Rent the runway, Tampa Bay? There is a more earthy version in Seminole Heights

TAMPA – The dress seemed to be everywhere.

Graceful halter neck, flattering empire waist, mini accordion pleat skirt, in a color called meerschaum. You might see it on a woman at a party, on another at another social event. It seemed to suit everyone, tall or short, like in that travel pants movie.
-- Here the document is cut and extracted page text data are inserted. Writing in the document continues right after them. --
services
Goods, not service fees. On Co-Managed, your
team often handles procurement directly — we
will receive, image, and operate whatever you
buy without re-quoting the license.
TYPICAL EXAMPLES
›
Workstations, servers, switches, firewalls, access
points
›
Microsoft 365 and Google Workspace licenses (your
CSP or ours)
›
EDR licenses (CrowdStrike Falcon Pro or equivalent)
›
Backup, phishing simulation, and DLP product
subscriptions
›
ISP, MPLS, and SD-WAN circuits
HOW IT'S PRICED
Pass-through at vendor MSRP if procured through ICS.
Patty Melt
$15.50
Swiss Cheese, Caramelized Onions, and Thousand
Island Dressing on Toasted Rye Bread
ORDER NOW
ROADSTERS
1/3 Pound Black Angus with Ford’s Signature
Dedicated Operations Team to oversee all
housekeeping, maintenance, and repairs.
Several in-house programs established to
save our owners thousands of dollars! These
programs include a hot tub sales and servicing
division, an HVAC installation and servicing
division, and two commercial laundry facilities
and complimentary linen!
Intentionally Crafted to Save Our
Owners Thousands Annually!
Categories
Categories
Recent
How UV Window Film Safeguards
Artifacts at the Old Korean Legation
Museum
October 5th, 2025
Carleigh Blesing wore it to a bridal shower and later spotted it at a garden center wedding.

“He’s doing his rounds, doing his magic,” said Blesing, 34.
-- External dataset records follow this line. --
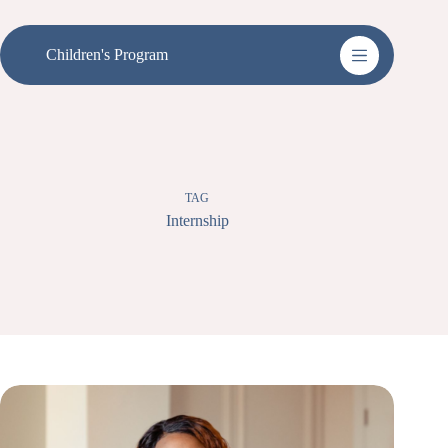
Skip
to
content
Children's Program
TAG
Internship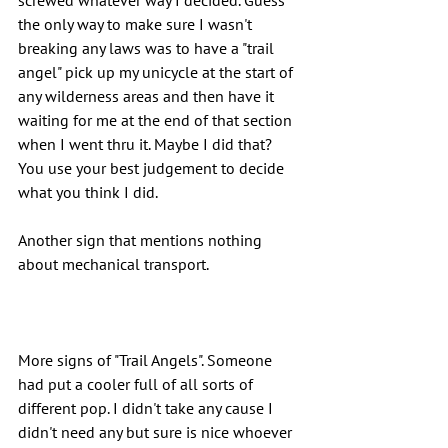
screwed whatever way I decided. Guess 
the only way to make sure I wasn't 
breaking any laws was to have a "trail 
angel" pick up my unicycle at the start of 
any wilderness areas and then have it 
waiting for me at the end of that section 
when I went thru it. Maybe I did that? 
You use your best judgement to decide 
what you think I did.
Another sign that mentions nothing 
about mechanical transport.
More signs of "Trail Angels". Someone 
had put a cooler full of all sorts of 
different pop. I didn't take any cause I 
didn't need any but sure is nice whoever 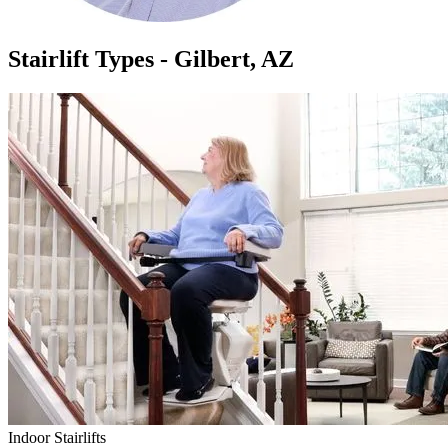
Stairlift Types - Gilbert, AZ
Indoor Stairlifts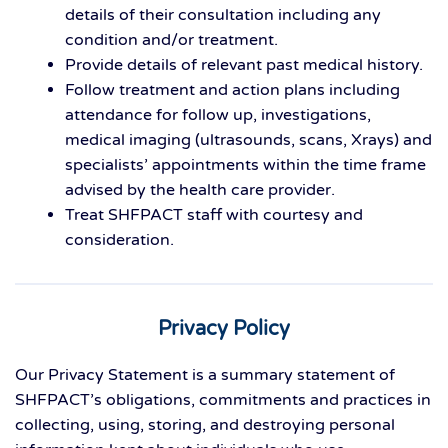
details of their consultation including any
condition and/or treatment.
Provide details of relevant past medical history.
Follow treatment and action plans including
attendance for follow up, investigations,
medical imaging (ultrasounds, scans, Xrays) and
specialists’ appointments within the time frame
advised by the health care provider.
Treat SHFPACT staff with courtesy and
consideration.
Privacy Policy
Our Privacy Statement is a summary statement of
SHFPACT’s obligations, commitments and practices in
collecting, using, storing, and destroying personal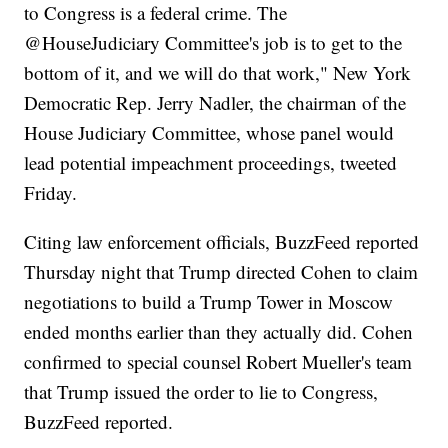
to Congress is a federal crime. The
⁦‪@HouseJudiciary‬⁩ Committee's job is to get to the
bottom of it, and we will do that work," New York
Democratic Rep. Jerry Nadler, the chairman of the
House Judiciary Committee, whose panel would
lead potential impeachment proceedings, tweeted
Friday.
Citing law enforcement officials, BuzzFeed reported
Thursday night that Trump directed Cohen to claim
negotiations to build a Trump Tower in Moscow
ended months earlier than they actually did. Cohen
confirmed to special counsel Robert Mueller's team
that Trump issued the order to lie to Congress,
BuzzFeed reported.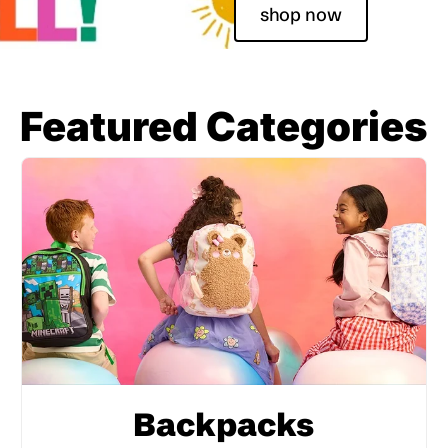
shop now
Featured Categories
Backpacks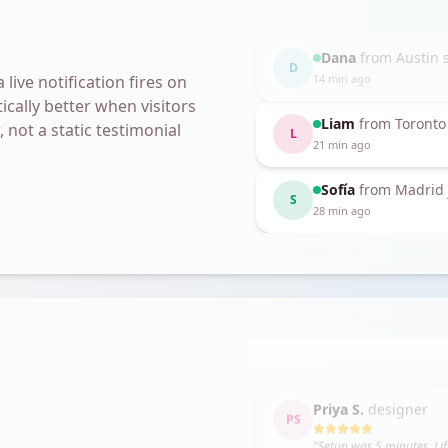
Sofía
from Madrid 
Liam
from Toronto
S
L
28 min ago
live notification fires on
21 min ago
ically better when visitors
 not a static testimonial
Kezia
from Atlanta 
K
2 min ago
Marcus
from Chic
8 min ago
Jess K.
founder
JK
"
The only social proof tool
Priya S.
designer
PS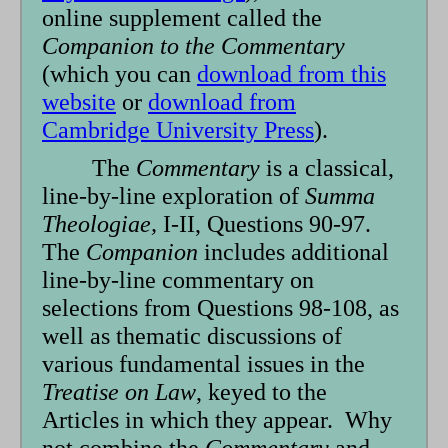
online supplement called the
Companion to the Commentary
(which you can
download from this
website
or
download from
Cambridge University Press
).
The
Commentary
is a classical,
line-by-line exploration of
Summa
Theologiae,
I-II, Questions 90-97.
The
Companion
includes additional
line-by-line commentary on
selections from Questions 98-108, as
well as thematic discussions of
various fundamental issues in the
Treatise on Law
, keyed to the
Articles in which they appear. Why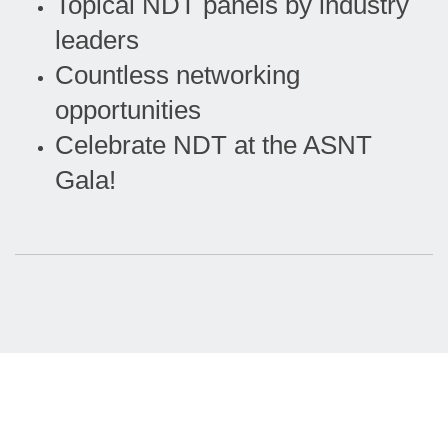
Topical NDT panels by industry
leaders
Countless networking
opportunities
Celebrate NDT at the ASNT
Gala!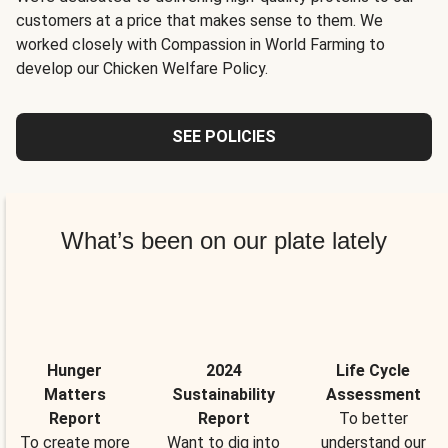
customers at a price that makes sense to them. We
worked closely with Compassion in World Farming to
develop our Chicken Welfare Policy.
SEE POLICIES
What’s been on our plate lately
Hunger
2024
Life Cycle
Matters
Sustainability
Assessment
Report
Report
To better
To create more
Want to dig into
understand our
The travel dress was from Valhalla, an unusual clothing store tucked between an antique store and a Health Mutt pet on Central Avenue in the funky and historic Tampa neighborhood of Seminole Heights.

There, for $ 39 a month, members get what’s advertised as “unlimited closet,” borrowing something like 6,000 used clothes, from t-shirts to tight dresses to work clothes. They can take out three items at a time and keep them for as long as they want, and the store does the laundry. (“We do a lot of laundry,” owner Danielle Ferrari said.) Customers can also buy clothes directly like at a traditional resale store, which makes up about half of its business.
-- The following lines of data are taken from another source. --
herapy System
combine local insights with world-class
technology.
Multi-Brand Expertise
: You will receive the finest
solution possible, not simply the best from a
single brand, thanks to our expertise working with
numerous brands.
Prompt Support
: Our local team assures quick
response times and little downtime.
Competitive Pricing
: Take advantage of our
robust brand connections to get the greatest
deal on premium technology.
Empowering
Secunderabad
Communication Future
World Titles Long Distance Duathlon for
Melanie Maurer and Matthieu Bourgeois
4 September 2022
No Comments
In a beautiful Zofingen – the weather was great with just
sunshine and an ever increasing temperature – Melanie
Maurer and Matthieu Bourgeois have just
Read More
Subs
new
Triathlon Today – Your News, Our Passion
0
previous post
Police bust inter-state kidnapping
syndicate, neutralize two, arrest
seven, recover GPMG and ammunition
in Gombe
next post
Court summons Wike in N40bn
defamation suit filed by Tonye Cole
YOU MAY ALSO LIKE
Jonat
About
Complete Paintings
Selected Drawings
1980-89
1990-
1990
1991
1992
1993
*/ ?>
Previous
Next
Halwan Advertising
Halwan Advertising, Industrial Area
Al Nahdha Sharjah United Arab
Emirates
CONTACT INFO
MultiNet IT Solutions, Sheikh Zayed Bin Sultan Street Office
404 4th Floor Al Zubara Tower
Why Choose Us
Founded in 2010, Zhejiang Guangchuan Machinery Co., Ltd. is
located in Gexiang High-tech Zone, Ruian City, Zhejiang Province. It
The Valhalla storefront at 6112 N Central Ave. in the Seminole Heights neighborhood of Tampa. [ ARIELLE BADER | Times ]

His path to open the doors four years ago was not predictable. Originally from Virginia Beach, she worked as a contractor in heavy civil construction, landing in Tampa for a project to widen Interstate 275.

“I was super stagnant in my career,” said Ferrari, 38. “I wanted to do something different.”

She thought about starting a tool rental business – “like an Airbnb for tools” – but the computer programming aspect was not for her. She had always liked used clothes. Like many savings and consignment enthusiasts, she enjoyed the hunt, never knowing what you might find.

She also believes in sustainability and a circular economy “where you don’t produce anything and you don’t have waste,” she said. “He gets used to it over and over again.”

Ferrari therefore drew up a business plan and went to clothing resale stores to build up an inventory. Without donors, she spent her savings. She couldn’t afford to fail.

The resale business has a lot of fancy names like Sweet Repeats or Attic Addicts, but they didn’t want cute or punny. A friend suggested Valhalla, which a dictionary defines as “a place of honor, glory or happiness: paradise”. Today, it has two employees and 130 members, reduced by 150 before the pandemic. It helped the store pivot to delivery during these months when the coronavirus was changing everything.

Customers say it’s a chance to try something without committing. They also say that some finds are too good to be abandoned. (As Blesing said, “Yeah, I need that green crushed velor hooded thing that I can only use one day a year in Florida.”) Like the travel dress, a pink beanbag skirt pale has been taken out over a dozen times.

There is also a personal style aspect to the company. Valhalla is putting items aside – for an event, a job interview, or just because they find something that suits a client whose style they’ve come to know. These pieces are kept on shelves at the back with a customer’s name on them.

And Ferrari likes to push the limits. To a woman who wrote she hated yellow, Ferrari said, “I know… but I want you to try this yellow.”

Erica Neal, who works for the University of South Florida foundation in fundraising, won a free month in Valhalla in a raffle and has become passionate about it. By now they’re well educated in Neal’s love for pink, pink pants, a hot pink coat. Ferrari will find something with pink polka dots on a navy blue background and will hold this item to themselves, Neal said.

“She really refines your style and your personality,” said Neal, 29. “She pulls things specific to your body type.”

“It’s like having your own little glamorous fashion army,” said Blesing, grants specialist for the city of Tampa.

One side of the store is more conservative career clothes, the other is fun. Like the neighborhood itself, it’s not particularly label-conscious. If someone comes up with a particularly high-end item for sale, Ferrari can send it to Labelswap, which markets itself as a high-end resale at the International Plaza level, so the seller can get their money’s worth.

Valhalla buys clothes in exchange for store credit. Everything is for sale, and you don’t have to be a member to shop. It costs an additional $ 5 per month to borrow jewelry.

Accessories on display at Valhalla in Seminole Heights.
Accessories on display at Valhalla in Seminole Heights. [ ARIELLE BADER | Times ]

Big business has jumped on the clothing rental bandwagon. Rent the Runway has made a name for itself with designer clothes and accessories, and was the first mention on a list of the 10 best clothing rental services you can buy. She reviewed in 2019.

Blesing said she was a shopper looking for a shirt that works and five different colors, but since joining Valhalla, she has found that she really loves fashion. She found a crazy dress during the pandemic that made her happy to wear on her next Zoom call. She wore the same blazer borrowed from job interviews promotions and got all three.